Taking reading outdoors can be a great, simple way to add some fun and interest to your children’s book enjoyment and literacy development.
Outdoor reading activity ideas
Go on a ‘Booknic’
If you like, you could make the snacks or games part of the reading experience, e.g. eat or play the same things as the characters in the story.
Read a book or story about the outdoors
Afterwards, have a chat and explore your outside space based on what you’ve read.
Include things you find outdoors into your reading
Using sticks, small rocks or stones, or other such small objects, as ‘instruments’ to help create an ‘outdoor orchestra’ can help to engage your young readers.
Act out the story
Make use of objects you find in your outdoors space to do this, or bring along a favourite toy.
Build a reading den
Fill the den with cushions and blankets to help create a reading environment that feels special and comfortable.
Go on a story treasure hunt
Perhaps you could read a story together and then go and look for related things together afterwards.
Go on an A to Z journey through your outdoors space.
You can do this on a trip to the park, in a garden, or even on a walk to the shops. Go through the alphabet, spying something in your outside space for each letter.
Draw a map of the outside space.
Whilst your children draw their map, encourage them to write labels for the key sites. They could add a fairies’ grotto, pirates’ buried treasure, or an alien landing zone – absolutely anything they like!
Outdoor activities to try with your 5 to 8-year-olds
Develop alphabet and sentence skills with letter or story stones.
For children working on developing their letter recognition, use letter stones as a find-and-discover game, or as tools to build short words. For children ready to do so, use word stones to build a selection of silly sentences.
Create bouncy sentences with ‘word puddles’.
Write some words on pieces of paper and scatter them around your outside space. Challenge your children to bounce between these word puddles and build as many different sentences as they can.
Work on reading and listening skills with ‘find and rhyme’.
Take a selection of rhyming pairs of words written on little pieces of paper; keep one word from each pair with your children and secretly hide the other ones around your outside space. Set your children off to find the matching words and pair them up.
Outdoor reading activities for 9 to 12-year-olds
Engage with outdoor life by keeping a nature journal.
Maybe they could imagine they’re taking these notes from the point of view of a favourite book character – what would they think about the nature around them.
Use the outdoors as inspiration for a random story generator game.
Take it in turns to come up with sentences to build your own story based on your surroundings.

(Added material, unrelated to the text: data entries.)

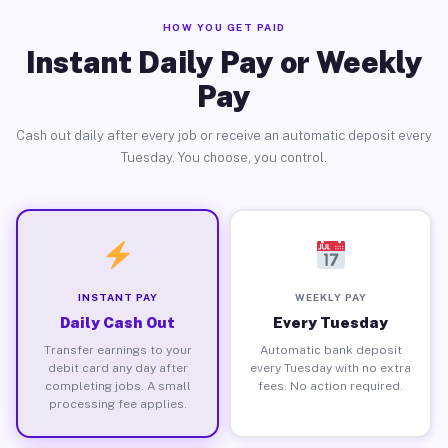
HOW YOU GET PAID
Instant Daily Pay or Weekly
Pay
Cash out daily after every job or receive an automatic deposit every
Tuesday. You choose, you control.
INSTANT PAY
WEEKLY PAY
Daily Cash Out
Every Tuesday
Transfer earnings to your
Automatic bank deposit
debit card any day after
every Tuesday with no extra
completing jobs. A small
fees. No action required.
processing fee applies.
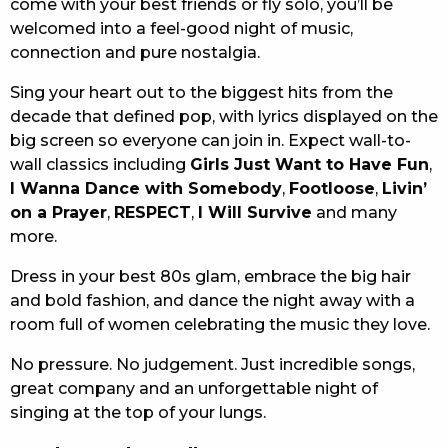
come with your best friends or fly solo, you’ll be
welcomed into a feel-good night of music,
connection and pure nostalgia.
Sing your heart out to the biggest hits from the
decade that defined pop, with lyrics displayed on the
big screen so everyone can join in. Expect wall-to-
wall classics including
Girls Just Want to Have Fun
,
I Wanna Dance with Somebody
,
Footloose
,
Livin’
on a Prayer
,
RESPECT
,
I Will Survive
and many
more.
Dress in your best 80s glam, embrace the big hair
and bold fashion, and dance the night away with a
room full of women celebrating the music they love.
No pressure. No judgement. Just incredible songs,
great company and an unforgettable night of
singing at the top of your lungs.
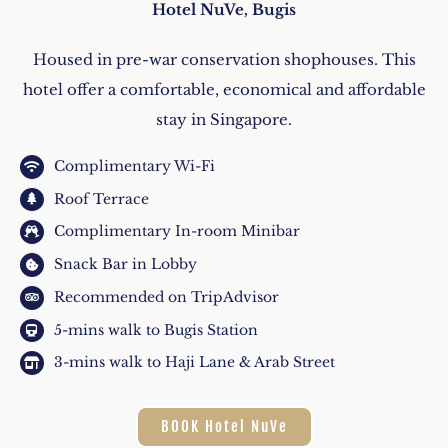
Hotel NuVe, Bugis
Housed in pre-war conservation shophouses. This
hotel offer a comfortable, economical and affordable
stay in Singapore.
Complimentary Wi-Fi
Roof Terrace
Complimentary In-room Minibar
Snack Bar in Lobby
Recommended on TripAdvisor
5-mins walk to Bugis Station
3-mins walk to Haji Lane & Arab Street
BOOK Hotel NuVe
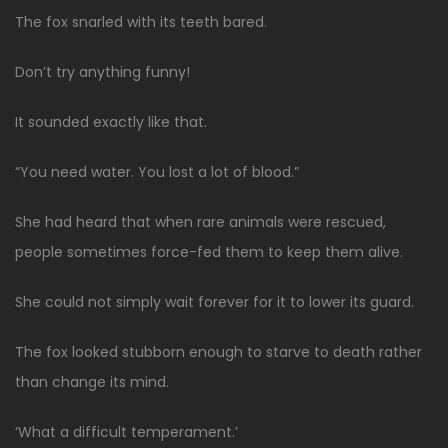
The fox snarled with its teeth bared.
Don’t try anything funny!
It sounded exactly like that.
“You need water. You lost a lot of blood.”
She had heard that when rare animals were rescued,
people sometimes force-fed them to keep them alive.
She could not simply wait forever for it to lower its guard.
The fox looked stubborn enough to starve to death rather
than change its mind.
‘What a difficult temperament.’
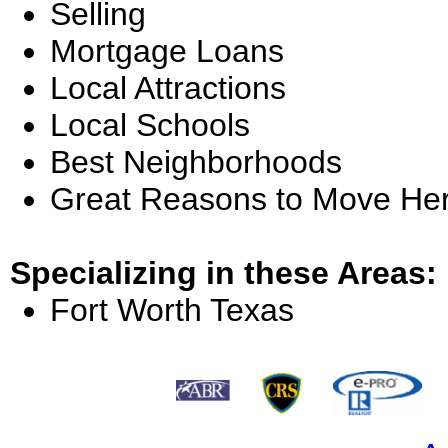
Selling
Mortgage Loans
Local Attractions
Local Schools
Best Neighborhoods
Great Reasons to Move He
Specializing in these Areas:
Fort Worth Texas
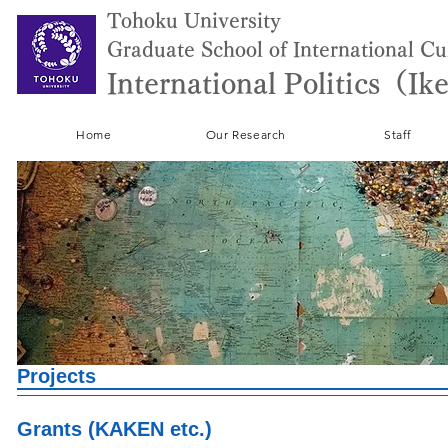
Tohoku University
Graduate School of International Cu
International Politics（Ik
Home
Our Research
Staff
Projects
Grants (KAKEN etc.)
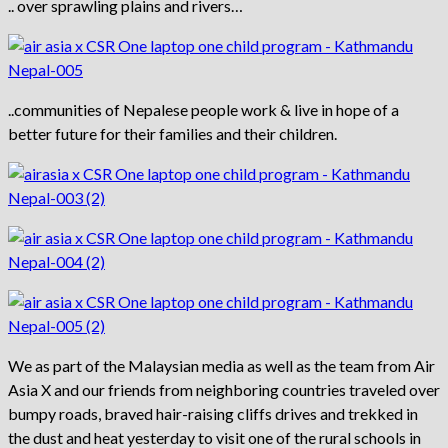
.. over sprawling plains and rivers…
..communities of Nepalese people work & live in hope of a
better future for their families and their children.
We as part of the Malaysian media as well as the team from Air
Asia X and our friends from neighboring countries traveled over
bumpy roads, braved hair-raising cliffs drives and trekked in
the dust and heat yesterday to visit one of the rural schools in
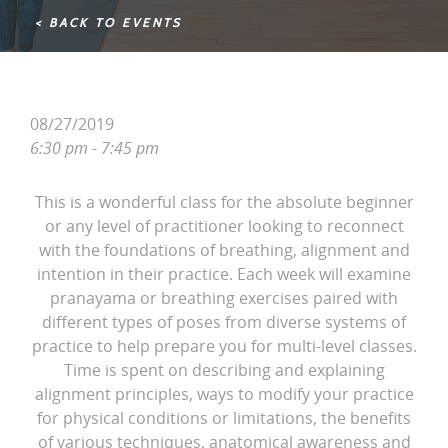
< BACK TO EVENTS
08/27/2019
6:30 pm - 7:45 pm
This is a wonderful class for the absolute beginner
or any level of practitioner looking to reconnect
with the foundations of breathing, alignment and
intention in their practice. Each week will examine
pranayama or breathing exercises paired with
different types of poses from diverse systems of
practice to help prepare you for multi-level classes.
Time is spent on describing and explaining
alignment principles, ways to modify your practice
for physical conditions or limitations, the benefits
of various techniques, anatomical awareness and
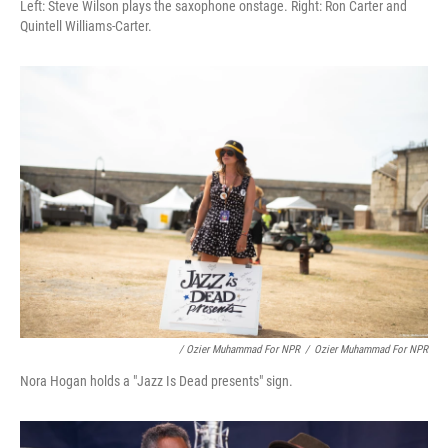
Left: Steve Wilson plays the saxophone onstage. Right: Ron Carter and
Quintell Williams-Carter.
/ Ozier Muhammad For NPR
/
Ozier Muhammad For NPR
Nora Hogan holds a "Jazz Is Dead presents" sign.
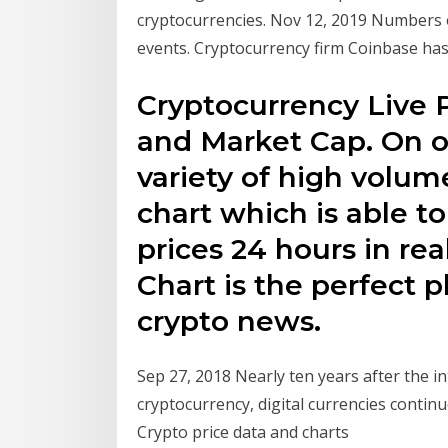
cryptocurrencies. Nov 12, 2019 Numbers o
events. Cryptocurrency firm Coinbase has
Cryptocurrency Live 
and Market Cap. On ou
variety of high volum
chart which is able to
prices 24 hours in re
Chart is the perfect p
crypto news.
Sep 27, 2018 Nearly ten years after the i
cryptocurrency, digital currencies conti
Crypto price data and charts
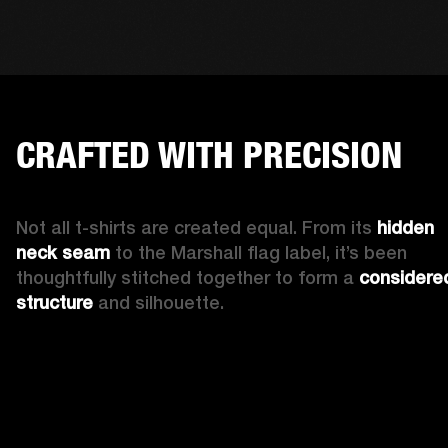
CRAFTED WITH PRECISION
Not all t-shirts are created equal. From its 
hidden 
neck seam 
to the Marshall flag label, it’s been 
thoughtfully stitched together to form a 
considered
structure
 and silhouette. 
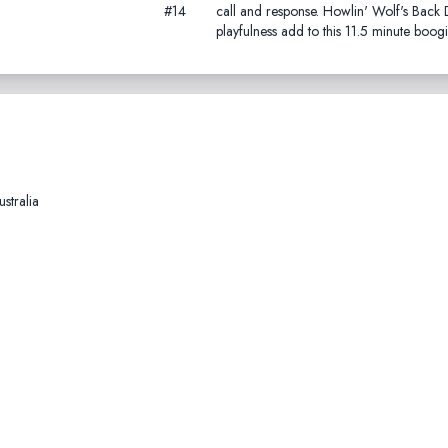
#14
call and response. Howlin' Wolf's Bac
playfulness add to this 11.5 minute boogi
stralia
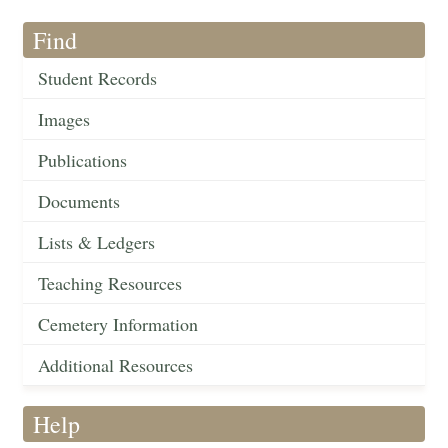
Find
Student Records
Images
Publications
Documents
Lists & Ledgers
Teaching Resources
Cemetery Information
Additional Resources
Help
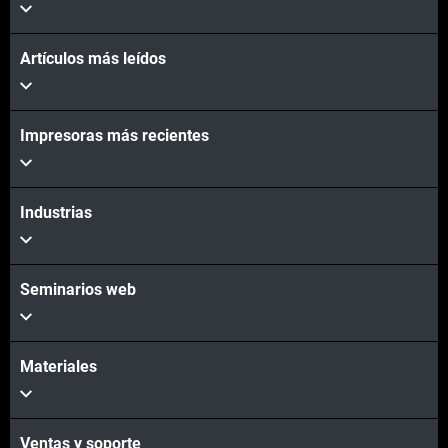
Artículos más leídos
Impresoras más recientes
Industrias
Seminarios web
Materiales
Ventas y soporte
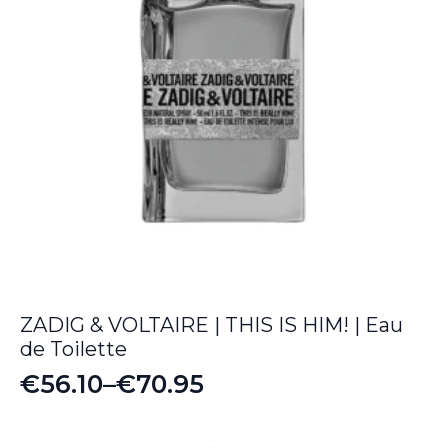
ZADIG & VOLTAIRE | THIS IS HIM! | Eau
de Toilette
€
56.10
–
€
70.95
Price
range:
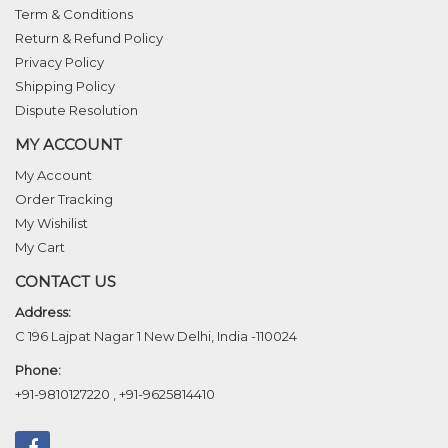
Term & Conditions
Return & Refund Policy
Privacy Policy
Shipping Policy
Dispute Resolution
MY ACCOUNT
My Account
Order Tracking
My Wishilist
My Cart
CONTACT US
Address:
C 196 Lajpat Nagar 1 New Delhi, India -110024
Phone:
+91-9810127220
,
+91-9625814410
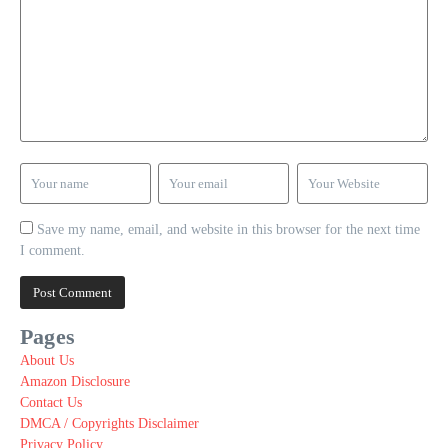
Save my name, email, and website in this browser for the next time
I comment.
Pages
About Us
Amazon Disclosure
Contact Us
DMCA / Copyrights Disclaimer
Privacy Policy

For each sentence, take inspiration from either an object or something you can see in your outside space.
Explore the outdoors and develop creativity with a scavenger hunt.
This activity can work as part of a trip to the park or on a walk, and can be done either in one stint or over a few days. The clues can be as simple as ‘find something beginning with the letter t’, or you can go for something more outside of the box, such as ‘find the strangest thing you could use as a pen’.